Görev tanımı —
İmamoğlu'nun Atina ziyaretini anlatan metinde "İstanbul Büyükşehir Belediye" ile "geçerek değerlendirmelerde bulundu." arasındaki bölümü, bu iki ifade de dahil olmak üzere, hiçbir değişiklik yapmadan tekrarlayın.

Gösterilen metin —
Türk-Yunan dostluğunun Atatürk ve Venizelos arasında başlayıp, iki ülkenin sembol sanatçıları Mikis Theodorakis ile Zülfü Livaneli gibi isimlerin katkılarıyla artarak devam ettiğini belirten İmamoğlu, “İyi niyet ve ortak akıl olduğu sürece, Türkiye ve Yunanistan’da çözülmeyecek herhangi bir konu olmadığı prensibinden hareket ediyor ve Atina ile İstanbul arasında bir barış köprüsü olmak arzusuyla yola çıkıyoruz” dedi.

İstanbul Büyükşehir Belediye (İBB) Başkanı Ekrem İmamoğlu, Atina Belediye Başkanı Kostas Bakoyannis’in davetlisi olarak Yunanistan’ın başkentine gitti. İmamoğlu, Bakoyannis ile görüşmesinden önce, Türkiye’nin Atina Büyükelçisi Burak Özügergin’e nezaket ziyaretinde bulundu. Daha sonra İmamoğlu ve Bakoyannis, Atina Belediyesi’nde bir araya geldi. Bakoyannis, misafiri İmamoğlu’nu belediye binası önünde karşıladı. Yunanistan basınının ziyarete ilgisi yoğun olurken, Bakoyannis, İmamoğlu’nu makam odasında ağırladı. Buradaki görüşmenin ardından her iki Başkan, kameraların karşısına geçerek değerlendirmelerde bulundu.

Veri kesiti —
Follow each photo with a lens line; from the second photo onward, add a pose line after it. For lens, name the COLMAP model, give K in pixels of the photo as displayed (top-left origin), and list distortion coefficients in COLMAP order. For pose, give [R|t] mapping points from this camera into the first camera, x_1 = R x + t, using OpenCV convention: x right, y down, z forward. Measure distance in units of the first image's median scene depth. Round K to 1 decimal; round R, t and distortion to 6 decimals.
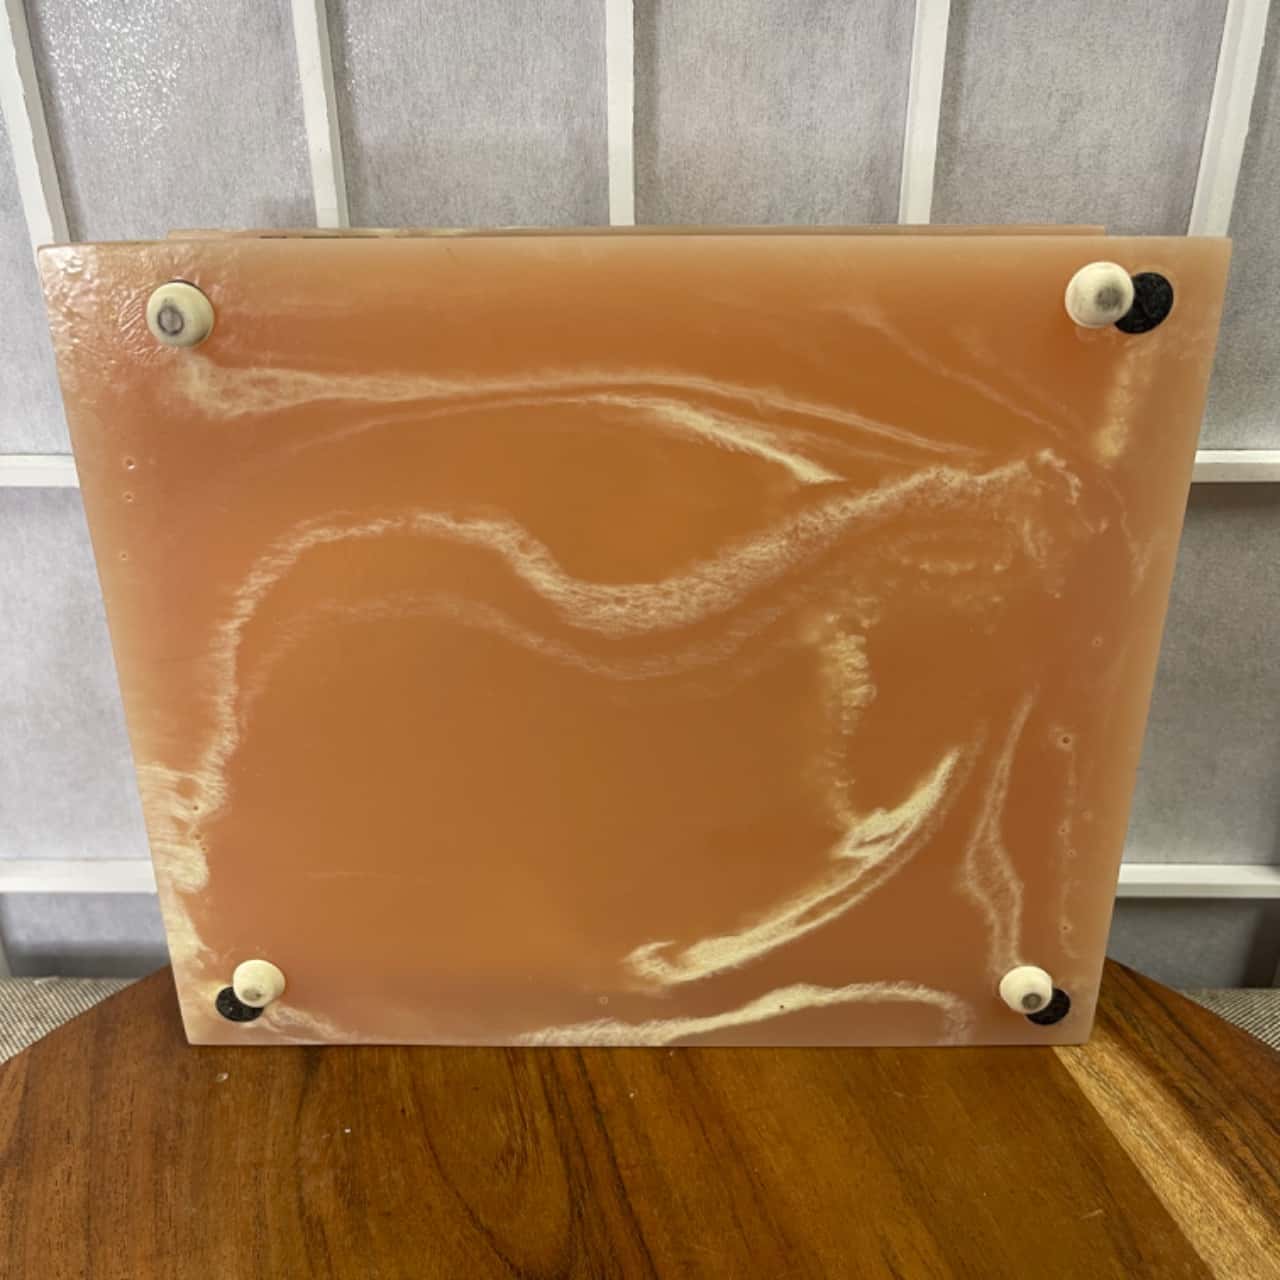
lens RADIAL K [[1333.0, 0, 659.2], [0, 1333.0, 654.4], [0, 0, 1]] dist [-0.003218, 0.000000]
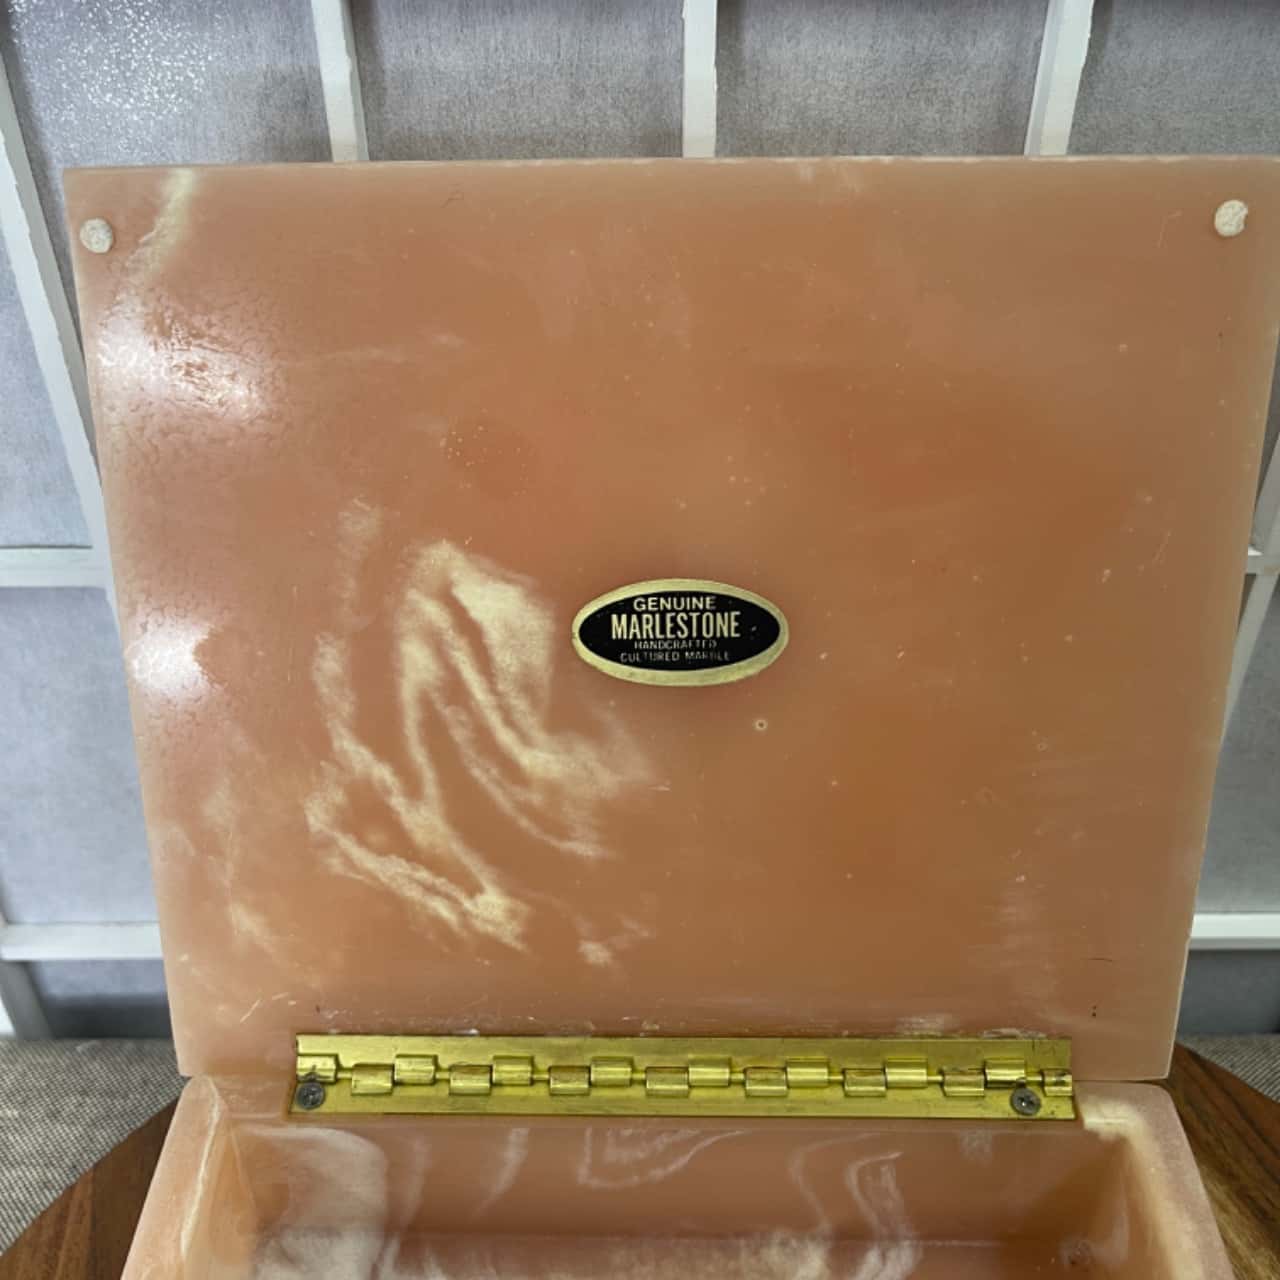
lens RADIAL K [[1333.0, 0, 642.0], [0, 1333.0, 635.2], [0, 0, 1]] dist [-0.003218, 0.000000]
pose [[0.999744, -0.011516, 0.019481, -0.086416], [0.008501, 0.988905, 0.148308, -0.252170], [-0.020973, -0.148105, 0.988749, 0.082857]]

Sorunun çözümü —
İstanbul Büyükşehir Belediye (İBB) Başkanı Ekrem İmamoğlu, Atina Belediye Başkanı Kostas Bakoyannis’in davetlisi olarak Yunanistan’ın başkentine gitti. İmamoğlu, Bakoyannis ile görüşmesinden önce, Türkiye’nin Atina Büyükelçisi Burak Özügergin’e nezaket ziyaretinde bulundu. Daha sonra İmamoğlu ve Bakoyannis, Atina Belediyesi’nde bir araya geldi. Bakoyannis, misafiri İmamoğlu’nu belediye binası önünde karşıladı. Yunanistan basınının ziyarete ilgisi yoğun olurken, Bakoyannis, İmamoğlu’nu makam odasında ağırladı. Buradaki görüşmenin ardından her iki Başkan, kameraların karşısına geçerek değerlendirmelerde bulundu.